### EXCERPTED TEXT ###

Beloved Custos of the Holy Land Reappointed
(PRWEB) July 03, 2013 -- Fr. Pierbattista Pizzaballa has been reappointed and confirmed for another three-year term as Custos of the Holy Land. This confirmation, an unusual third-straight term, first had to be chosen by the Franciscans and then approved by the Holy See. Fr. Pizzaballa, OFM, having been nominated and approved will now serve until his term ends in 2016.
Richard Sontag, director of the Franciscan Foundation for the Holy Land, recently interviewed Fr. Pizzaballa who serves as Chairman for the Foundation and asked him what he sees as the greatest accomplishment of his then nine year term.
Fr. Pizzaballa started by saying that nine years ago he naively had too many goals. Through his time as Custos, he had found that there were many things to do but there were also many things that he could not do. So he felt that he needed to better qualify the things that could be done.
He said, "The first thing is education."
Fr. Pizzaballa himself is well educated, having received a bachelor's degree in Theology from the Pontifical University in Rome as well as completing further studies at the Studium Biblicum Franciscanum where he received his licentiate in Biblical Theology. He subsequently obtained a Master's degree from the Hebrew University of Jerusalem.
He was also a professor of Modern Hebrew at the Franciscan Faculty of Biblical Sciences and Archaeology in Jerusalem.
He said that it is critical for Palestinian Christians to get an education if they want to get a decent job and therefore be able to stay in their homeland. But even more importantly he added, "The main challenge is to learn and to teach how to cooperate and to live together, that is the real education."
He went on to say, "The solution is not integration." He continued, "Integration does not work because there are real differences between the Muslims, the Christians and the Jews that are not going to disappear." He added, "The goal is co-existence - living together with others who have their own identity but at the same time building relations - positive relations with them."
He explained that the Middle East has always been a place where Muslims, Christians and Jews live together, sometimes well and sometimes with problems. Prejudices, fears, history, all these things are there.

### DATA SECTION ###

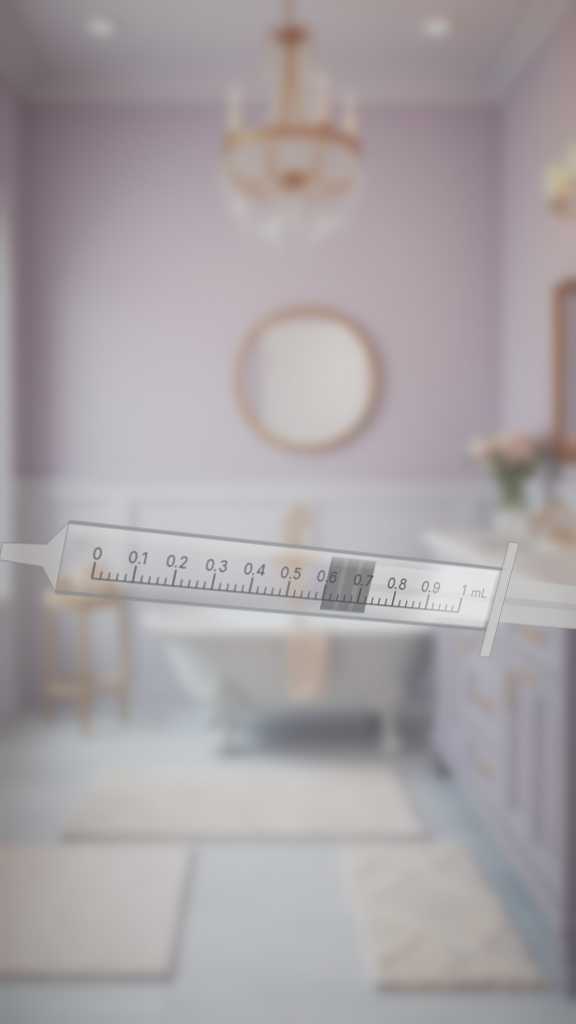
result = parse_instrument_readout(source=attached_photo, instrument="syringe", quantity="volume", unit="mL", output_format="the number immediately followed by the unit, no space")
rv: 0.6mL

###

EXERCISE 1 →
Print the section of the press release that runs from "Beloved Custos of" up to and including "nine year term.".
EXERCISE 2 →
Render this sentence from the press release in Spanish: "Fr. Pierbattista Pizzaballa has been reappointed and confirmed for another three-year term as Custos of the Holy Land."

ANSWER BOX 1 →
Beloved Custos of the Holy Land Reappointed
(PRWEB) July 03, 2013 -- Fr. Pierbattista Pizzaballa has been reappointed and confirmed for another three-year term as Custos of the Holy Land. This confirmation, an unusual third-straight term, first had to be chosen by the Franciscans and then approved by the Holy See. Fr. Pizzaballa, OFM, having been nominated and approved will now serve until his term ends in 2016.
Richard Sontag, director of the Franciscan Foundation for the Holy Land, recently interviewed Fr. Pizzaballa who serves as Chairman for the Foundation and asked him what he sees as the greatest accomplishment of his then nine year term.

ANSWER BOX 2 →
El P. Pierbattista Pizzaballa ha sido nombrado nuevamente y confirmado para otro mandato de tres años como Custodio de Tierra Santa.